HARGEISA, Somalia -- Islamic extremist rebels fought their way into a hotel in the Somali capital after a suicide car bomb exploded at its gates, officials said Wednesday.
Dozens of people, including lawmakers, were thought to have been staying at Mogadishu’s Dayah hotel at the time of the morning attack, said Capt. Mohamed Hussein.
Heavy gunfire could still be heard inside the hotel, Hussein said.
Somali Security Minister Abdirizak Umar told reporters at the scene of the attack that the “preliminary casualty figure” was 15 people dead, including four members of the country’s security forces and 11 civilians, and more than 50 others wounded.
According to the Reuters news agency, Umar said the attack included two bomb blasts, not just the initial one at the gate.

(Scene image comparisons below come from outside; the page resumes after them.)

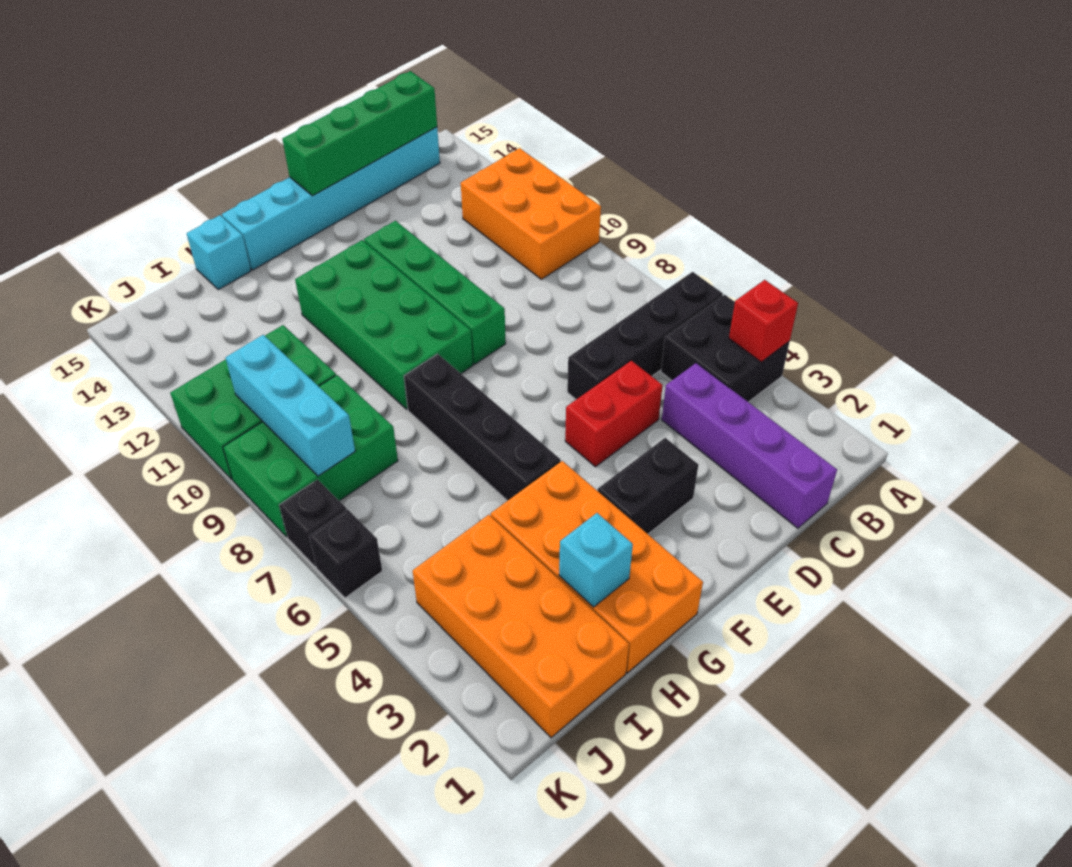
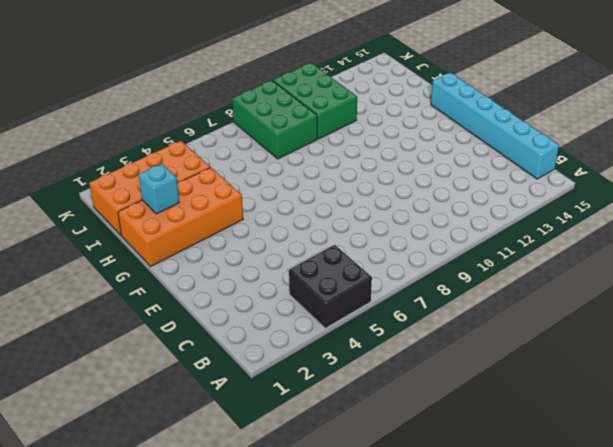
none -> black 1x4 brick [567,272,723,399]
none -> orange 2x3 brick [461,148,601,279]
none -> purple 1x4 brick [662,363,837,528]

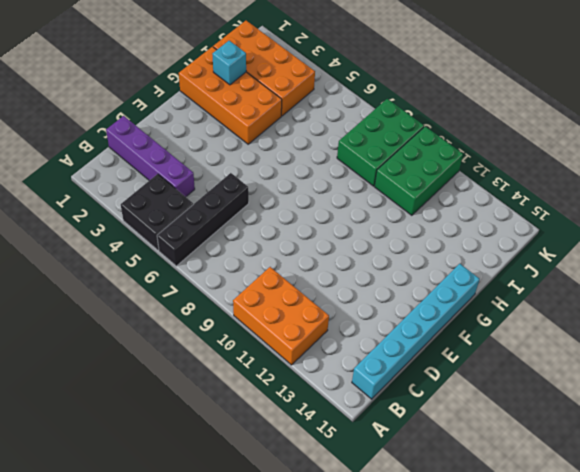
none -> red 1x2 brick [565,361,663,467]
none -> black 1x2 brick [598,438,698,534]
none -> green 1x4 brick [364,221,506,364]

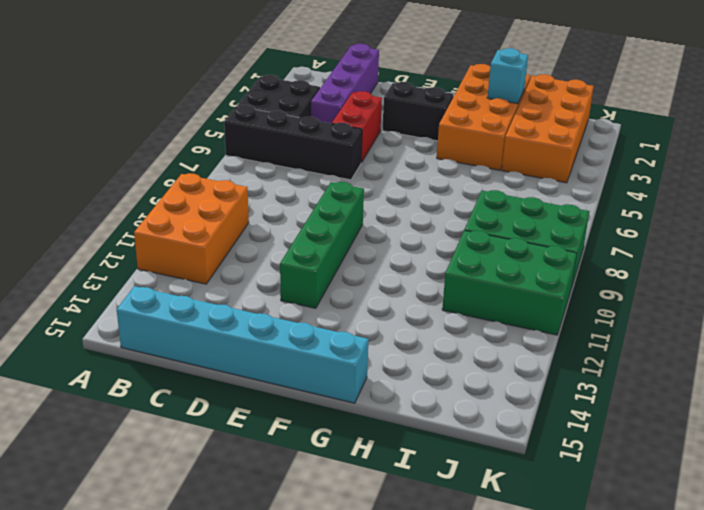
red 1x2 brick [332,91,382,163] -> red 1x2 brick turned to [565,361,663,467]
none -> green 2x4 brick [295,240,473,409]
none -> black 1x4 brick [404,354,561,501]
none -> cyan 1x1 brick [187,215,251,290]

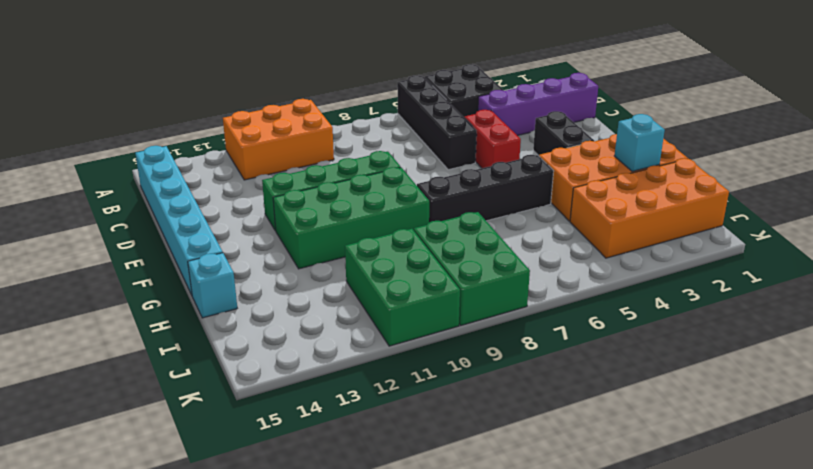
none -> black 1x1 brick [309,509,382,598]
none -> black 1x1 brick [279,480,346,567]
none -> red 1x1 brick [729,280,798,362]

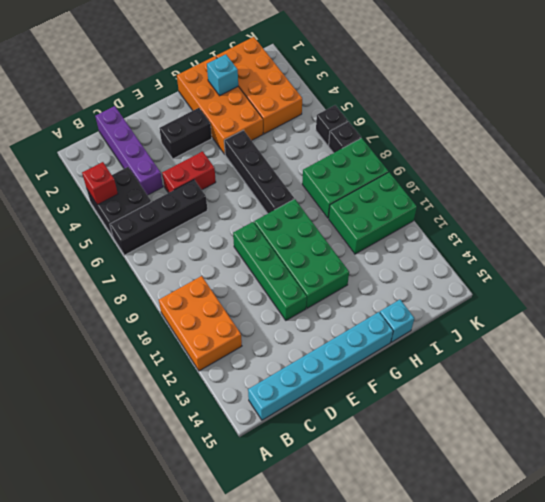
none -> green 1x4 brick [282,71,437,196]
none -> cyan 1x3 brick [225,335,355,476]

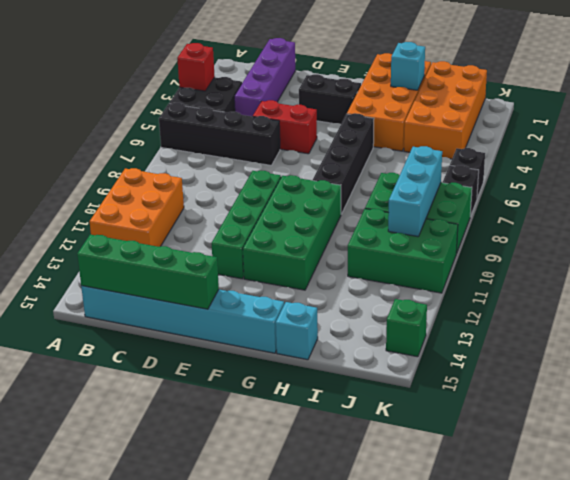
green 1x1 brick [386,299,427,357] -> none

Somalia’s homegrown Islamic extremist group al-Shabab claimed responsibility for the attack via its online radio, Andalus, saying its fighters succeeded in entering the hotel and an “operation is ongoing now.”
Al-Shabab frequently targets hotels and other public places often visited by government officials and foreigners. Al Qaeda’s East African affiliate is fighting to impose a strict version of Islam in the Horn of Africa nation.
In June, gunmen stormed the Nasa-Hablod hotel, killing at least 14 people. Two weeks before that, gunmen killed 15, including two members of parliament, at the Ambassador hotel.
Despite being ousted from most of its key strongholds, al-Shabab continues to carry out deadly guerrilla attacks across large parts of south and central Somalia.
In March, 2016, the Pentagon said a U.S. airstrike hit an al-Shabab training camp in Somalia as militants prepared to launch a large-scale attack.
CBS News correspondent David Martin said, according to Pentagon officials, the fighters were in the final stages of planning an attack against the African Union Mission in Somalia, which includes U.S. personnel.
Earlier this month, a bomb explosion at a restaurant in Mogadishu killed three, and a suicide bomber detonated an explosives-laden vehicle at a security checkpoint near Mogadishu’s international airport, killing at least three. That blast occurred a few hundred yards from the main base of the African Union peacekeeping mission.
Al-Shabab’s assaults have threatened this nation’s attempts to rebuild from decades of chaos. The presidential election, a key step toward recovery, already has been delayed several times because of security and other concerns.